Video Anomaly Detection (VAD) aims to automatically identify unusual events in video that deviate from normal patterns. Existing methods often rely on One-Class or Weakly Supervised learning: the former uses only normal data for training, while the latter leverages video-level labels. Recent advances in Vision-Language Models (VLMs) and Large Language Models (LLMs) have improved both the performance and explainability of VAD systems. Despite progress on public benchmarks, challenges remain. Most methods are limited to a single domain, leading to performance drops when applied to new datasets with different anomaly definitions. Additionally, they assume all training data is available upfront, which is unrealistic for real-world deployment where models must adapt to new data over time. Few approaches explore multimodal adaptation using natural language rules to define normal and abnormal events, offering a more intuitive and flexible way to update VAD systems without needing new video samples.

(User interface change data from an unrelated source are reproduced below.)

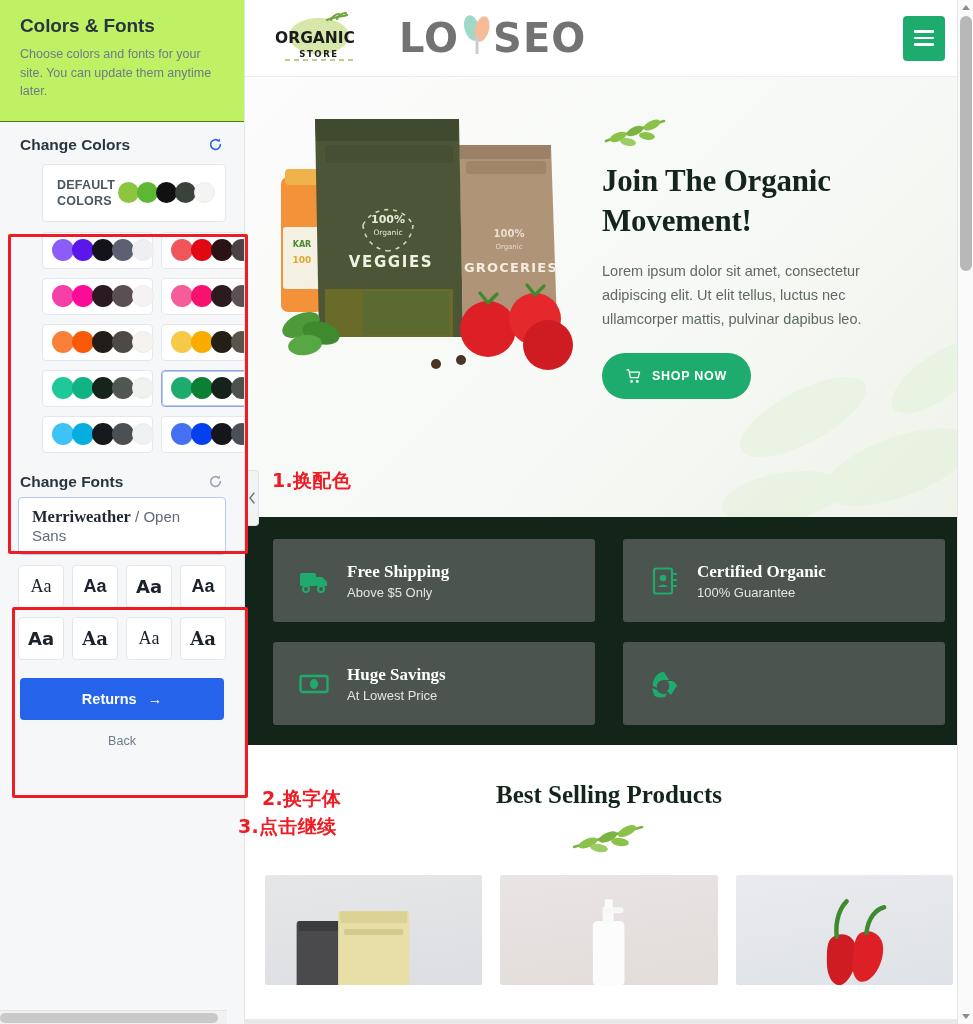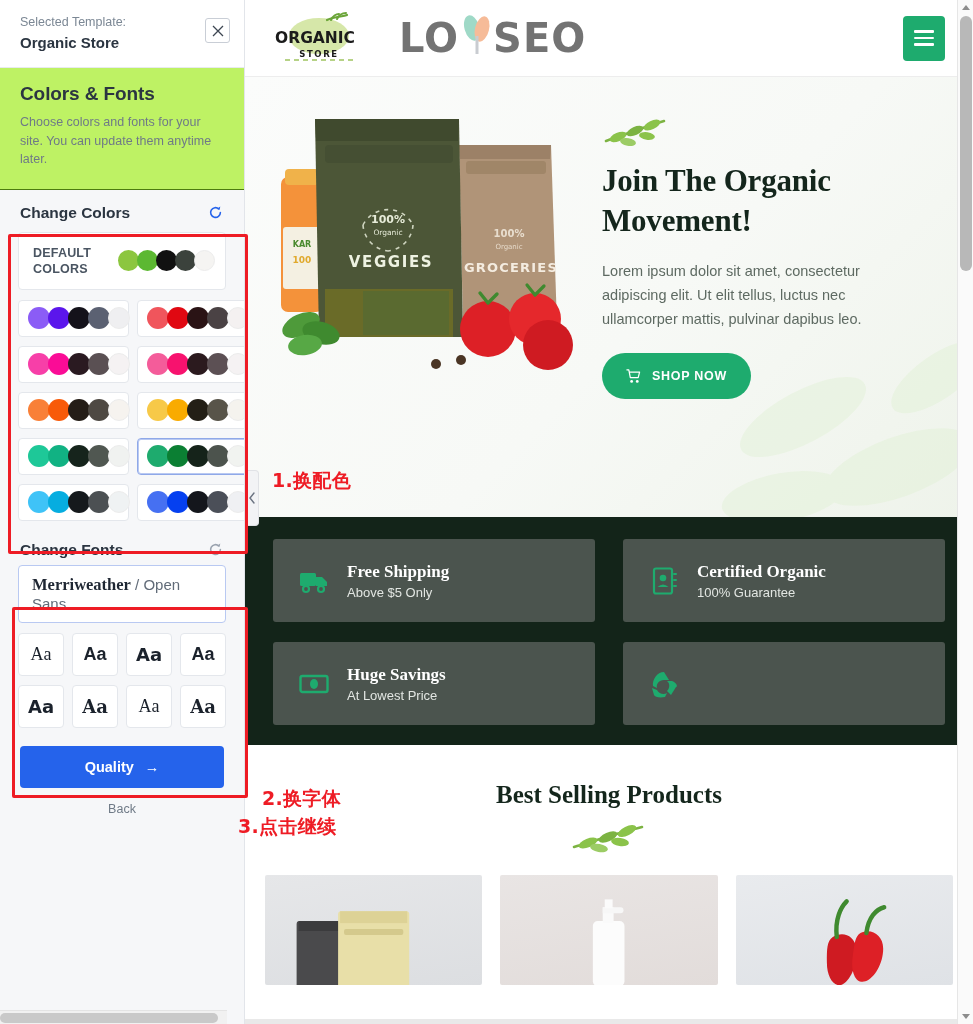--- a/index.html
+++ b/index.html
@@ -47,21 +47,21 @@
   .sec-head.fonts { padding-top: 16px; padding-bottom: 6px; }
   .sec-title { font-size: 15.5px; color: #2b3541; font-weight: 600; }
   .reset-icon { cursor: pointer; width: 18px; height: 18px; display:flex; align-items:center; justify-content:center; }
 
   
   .redbox { position: absolute; border: 3px solid #ee1c25; border-radius: 2px; pointer-events: none; z-index: 40; }
   #redbox-colors { left: 8px; top: 234px; width: 240px; height: 320px; }
   #redbox-fonts  { left: 12px; top: 607px; width: 236px; height: 191px; }
 
   
-  .palettes { padding: 0 18px 4px 18px; }
+  .palettes { padding: 0 18px 4px 18px; margin-left: 24px; }
   .pal-default {
     background: #fff; border: 1px solid #e4e7ec; border-radius: 4px;
     height: 58px; display: flex; align-items: center; justify-content: space-between;
     padding: 0 12px 0 14px; margin-bottom: 10px;
   }
   .pal-default-label { font-size: 12.5px; color: #4a5562; font-weight: 600; line-height: 16px; letter-spacing: .2px; }
   .pal-grid { display: grid; grid-template-columns: 1fr 1fr; gap: 9px 8px; }
   .pal {
     background: #fff; border: 1px solid #e4e7ec; border-radius: 4px;
     height: 37px; display: flex; align-items: center; padding-left: 9px;
@@ -231,31 +231,20 @@
     background: #e9e9e9; z-index: 34;
   }
 </style>
 </head>
 <body>
 
 <div class="app">
 
   <aside class="sidebar">
 
-    <div class="tpl-head">
-      <div class="tpl-head-text">
-        <div class="tpl-sel">Selected Template:</div>
-        <div class="tpl-name">Organic Store</div>
-      </div>
-      <div class="close-btn">
-        <svg width="12" height="12" viewBox="0 0 12 12">
-          <path d="M1 1 L11 11 M11 1 L1 11" stroke="#3d4652" stroke-width="1.3" fill="none"></path>
-        </svg>
-      </div>
-    </div>
 
     <div class="cf-block">
       <div class="cf-title">Colors &amp; Fonts</div>
       <div class="cf-desc">Choose colors and fonts for your site. You can update them anytime later.</div>
     </div>
 
     <div class="sec-head">
       <div class="sec-title">Change Colors</div>
       <div class="reset-icon">
         <svg width="15" height="15" viewBox="0 0 16 16">
@@ -410,21 +399,21 @@
        <span>Aa</span>
      </div>
           <div class="font-tile ft-7">
        <span>Aa</span>
      </div>
         </div>
     </div>
 
     <div class="cta-wrap">
       <button class="continue-btn">
-        <span>Quality</span>
+        <span>Returns</span>
         <span>→</span>
       </button>
       <span class="back-link">Back</span>
     </div>
 
     <div class="sb-hscroll">
       <div class="thumb"></div>
     </div>
   </aside>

This PhD research aims to develop adaptable Video Anomaly Detection methods capable of handling new domains or anomaly types using few video examples and/or textual rules.
The main lines of research will be the following:
• Cross-Domain Adaptation in VAD: improving robustness against domain gaps through Few-Shot adaptation;
• Continual Learning in VAD: continually enriching the model to deal with new types of anomalies;
• Multimodal Few-Shot Learning: facilitating the model adaptation process through rules in natural language.